# What kind of foam for jbar,etc



## wrathfuldeity (Oct 5, 2007)

you want this stuff

https://www.tognar.com/boot_heater_warmer_fitting_dryer_canting_dryers_ski_snowboard.html

Or just go to the local core ski/board shop and they ought to be able to sell you a bit off their big roll...and if it does not have the self adhevisive backing you can go to the auto parts store and get some spray on headliner adhesive...my can is going on like 10 years and have used for several diy projects.


----------



## f00bar (Mar 6, 2014)

Ya, saw that. But what is it really? It's not like they've developed their own special foam.


----------



## chomps1211 (Mar 30, 2011)

Yup! Wuz about to post the same link. Good stuff.

-edit-
It's actual boot fitting foam. Not sum "make do" item. Who knows what/if that other stuff (..says it anti vibration pads???) if it will stick to or react with your boot liners. :shrug:

The Tognar sheets are specifically for boot fitting.


----------



## wrathfuldeity (Oct 5, 2007)

Methinks the neoprene rubber might be a bit too spongy...unless you are going to make some square pants

The other stuff is quite firm and slightly more firm than eva foam floor matt stuff...which could be an alternative in a pinch.

another thing that will take up a bunch of room, is a thin 1/8" thick piece of something like cork that has the same insole foot print...put it under the insole and it will decrease the internal size of the boot by at least 1/2 size....that is what the use in ski boots to downsize by a half when using mondo sizing. Iirc have a pair around from my hardboots in mondo 24/6.5 men's...pm if you want me to go find and send them.


----------



## Kenai (Dec 15, 2013)

f00bar said:


> Stupid question likely.
> 
> My sons foot is growing like crazy but are currently a bit roomy so I'm looking to make my own jbars, cbars, whatever. I'm guessing a bit of trial and error so I'm looking to cut my own shapes.

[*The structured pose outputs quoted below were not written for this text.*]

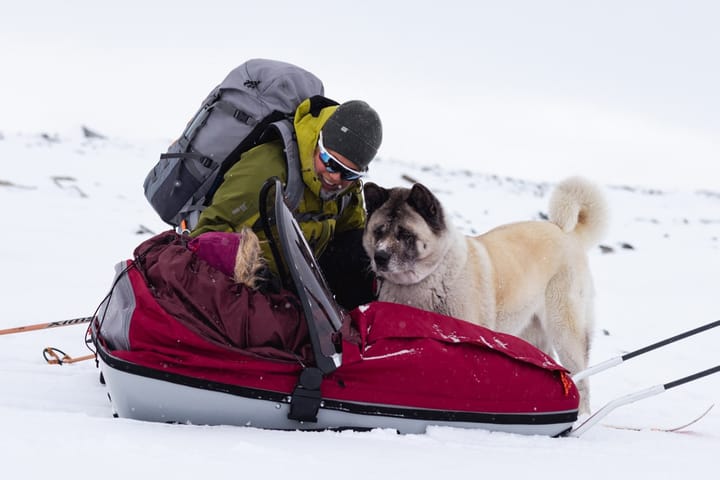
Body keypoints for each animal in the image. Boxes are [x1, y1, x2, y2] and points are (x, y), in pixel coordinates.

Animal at [366, 177, 608, 412]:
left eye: (405, 234)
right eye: (378, 231)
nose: (380, 257)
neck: (427, 281)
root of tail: (567, 234)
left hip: (565, 331)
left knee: (581, 377)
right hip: (529, 334)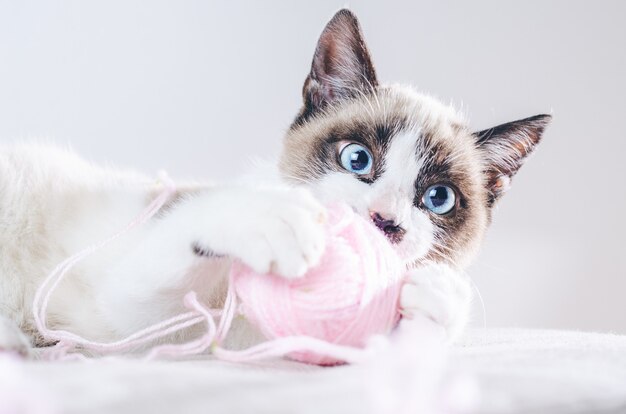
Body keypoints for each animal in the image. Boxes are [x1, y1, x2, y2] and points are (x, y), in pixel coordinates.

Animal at [0, 8, 544, 356]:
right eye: (357, 159)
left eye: (438, 198)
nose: (384, 222)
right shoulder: (122, 318)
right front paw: (272, 220)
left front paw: (438, 295)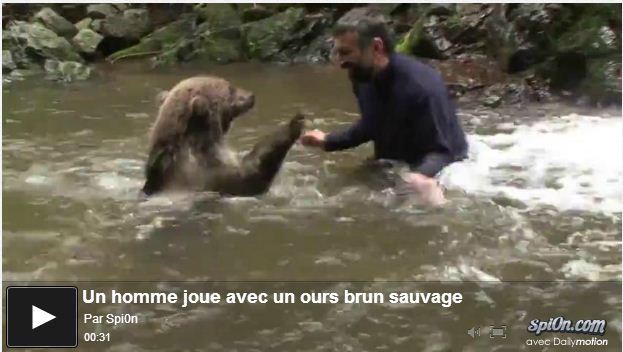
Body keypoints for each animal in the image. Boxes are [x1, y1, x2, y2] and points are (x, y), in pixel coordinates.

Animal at [143, 75, 304, 197]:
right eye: (230, 88)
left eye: (229, 84)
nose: (252, 95)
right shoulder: (207, 176)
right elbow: (251, 173)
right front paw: (295, 122)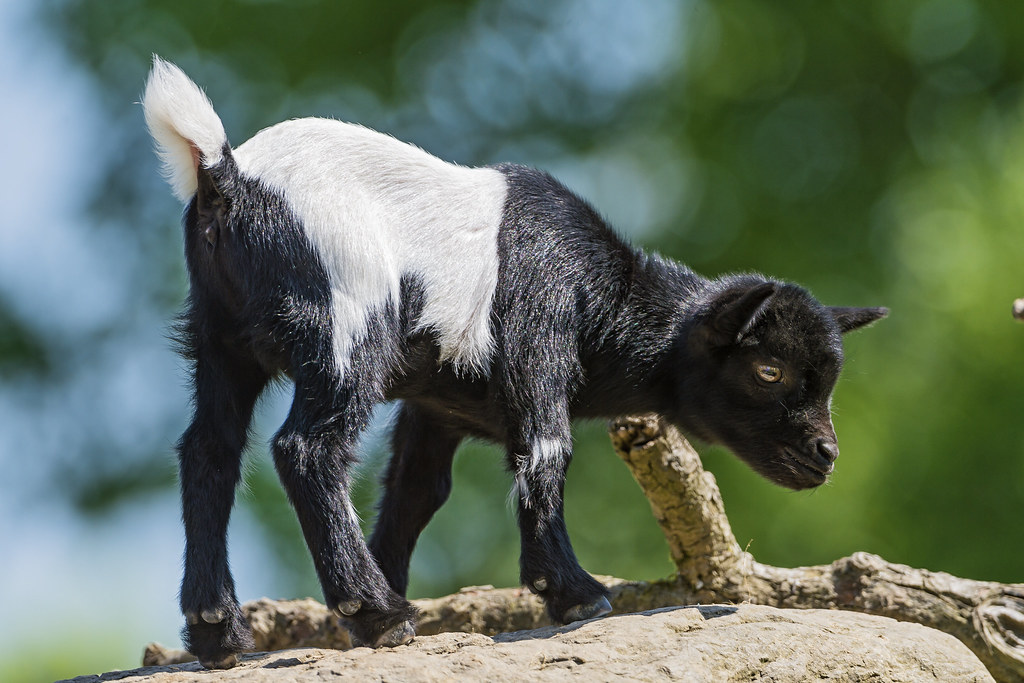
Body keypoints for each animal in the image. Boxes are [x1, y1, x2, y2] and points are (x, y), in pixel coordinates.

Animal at [143, 57, 887, 669]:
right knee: (306, 447)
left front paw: (362, 607)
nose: (825, 453)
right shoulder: (541, 330)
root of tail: (226, 175)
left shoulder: (435, 406)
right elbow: (547, 451)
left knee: (209, 449)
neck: (605, 295)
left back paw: (219, 632)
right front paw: (576, 595)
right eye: (769, 371)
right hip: (347, 320)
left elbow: (416, 491)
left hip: (218, 337)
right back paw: (378, 613)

What brand boots? FWIW, I emailed Burton about boot fit and they offered to send me J-bars for nothing.


----------



## f00bar (Mar 6, 2014)

Kenai said:


> What brand boots? FWIW, I emailed Burton about boot fit and they offered to send me J-bars for nothing.

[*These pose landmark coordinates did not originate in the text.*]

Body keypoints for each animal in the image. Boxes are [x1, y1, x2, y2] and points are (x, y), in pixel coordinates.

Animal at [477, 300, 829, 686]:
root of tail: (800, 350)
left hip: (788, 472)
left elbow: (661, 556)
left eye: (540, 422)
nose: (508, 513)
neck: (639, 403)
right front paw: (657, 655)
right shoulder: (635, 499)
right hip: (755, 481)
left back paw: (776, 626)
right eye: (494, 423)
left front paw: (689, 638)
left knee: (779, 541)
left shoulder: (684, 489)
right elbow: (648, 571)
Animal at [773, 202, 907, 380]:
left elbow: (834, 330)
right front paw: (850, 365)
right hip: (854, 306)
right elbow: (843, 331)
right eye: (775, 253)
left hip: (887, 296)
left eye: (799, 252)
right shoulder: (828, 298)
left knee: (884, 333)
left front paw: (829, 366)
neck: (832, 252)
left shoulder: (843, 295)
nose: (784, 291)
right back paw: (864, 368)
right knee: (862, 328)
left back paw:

A pair of DC Scouts. I tend to low end it until his foot stops growing.


----------



## BurtonAvenger (Aug 14, 2007)

I'm not even going to read the rest of the responses. You guys are so over thinking this. 

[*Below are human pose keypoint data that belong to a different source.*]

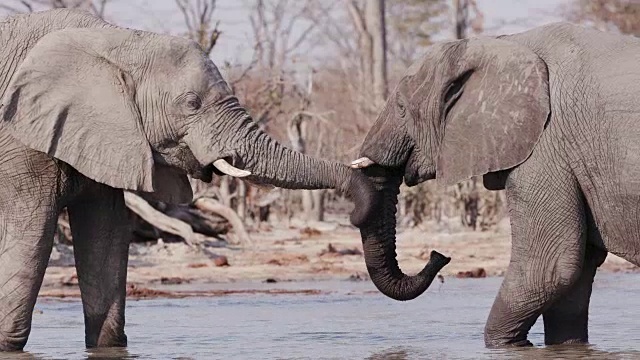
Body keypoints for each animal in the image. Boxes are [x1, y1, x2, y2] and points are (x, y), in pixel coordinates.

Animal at [0, 9, 376, 352]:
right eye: (191, 103)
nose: (356, 215)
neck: (113, 38)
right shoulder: (20, 140)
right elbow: (32, 234)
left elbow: (106, 235)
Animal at [350, 21, 640, 348]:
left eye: (400, 106)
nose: (440, 255)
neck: (500, 45)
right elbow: (573, 279)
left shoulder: (545, 146)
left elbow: (548, 267)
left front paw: (508, 347)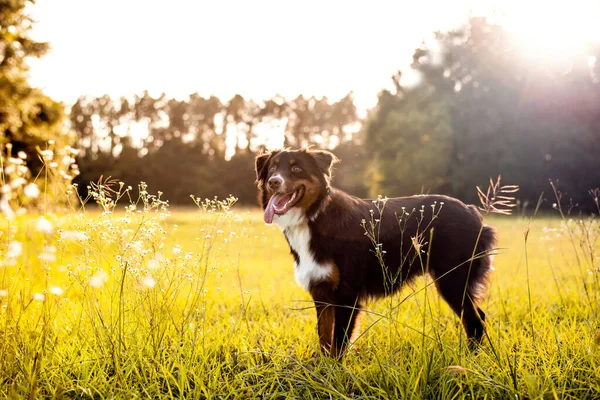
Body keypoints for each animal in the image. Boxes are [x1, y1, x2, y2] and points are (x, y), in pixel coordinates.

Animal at [254, 148, 496, 358]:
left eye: (296, 168)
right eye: (272, 168)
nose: (274, 181)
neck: (315, 215)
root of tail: (473, 212)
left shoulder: (347, 293)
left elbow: (338, 342)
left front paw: (334, 370)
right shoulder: (321, 290)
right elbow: (324, 336)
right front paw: (321, 368)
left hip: (453, 280)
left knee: (475, 321)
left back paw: (469, 360)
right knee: (478, 317)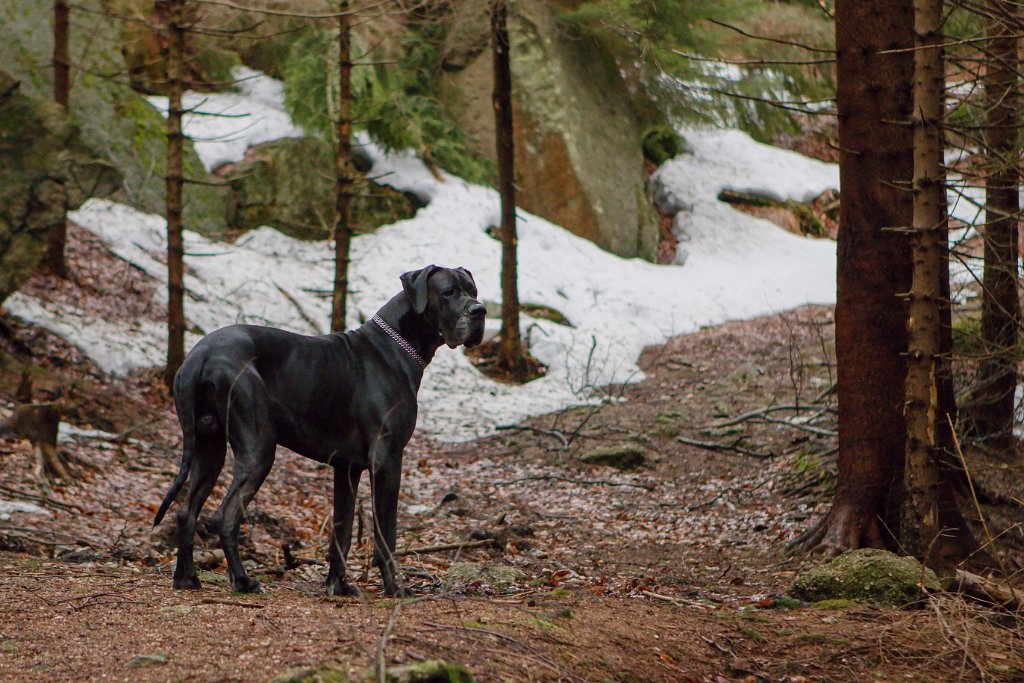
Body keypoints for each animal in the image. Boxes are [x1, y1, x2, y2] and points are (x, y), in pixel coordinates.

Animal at [152, 264, 487, 593]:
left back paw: (186, 578)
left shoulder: (347, 468)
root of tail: (200, 356)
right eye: (449, 292)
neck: (396, 345)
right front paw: (395, 588)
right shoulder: (388, 459)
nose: (480, 310)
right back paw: (243, 581)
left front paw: (338, 585)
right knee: (226, 515)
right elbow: (386, 534)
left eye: (473, 290)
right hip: (259, 448)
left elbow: (342, 531)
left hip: (208, 448)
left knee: (186, 511)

You just need 3m foam that's it. The amazon link will work, it's just thicker, so you might have to take a Dremel to it so it fits in there better.


----------



## f00bar (Mar 6, 2014)

BurtonAvenger said:


> I'm not even going to read the rest of the responses. You guys are so over thinking this.
> 
> You just need 3m foam that's it. The amazon link will work, it's just thicker, so you might have to take a Dremel to it so it fits in there better.


Gracias. I figured you'd find this and give that as an answer. On my first search I had the 3m stuff show up on amazon but when I went back I only found what I linked which looks to be the same thing. 1/8" seems to be the standard and can always shave.


----------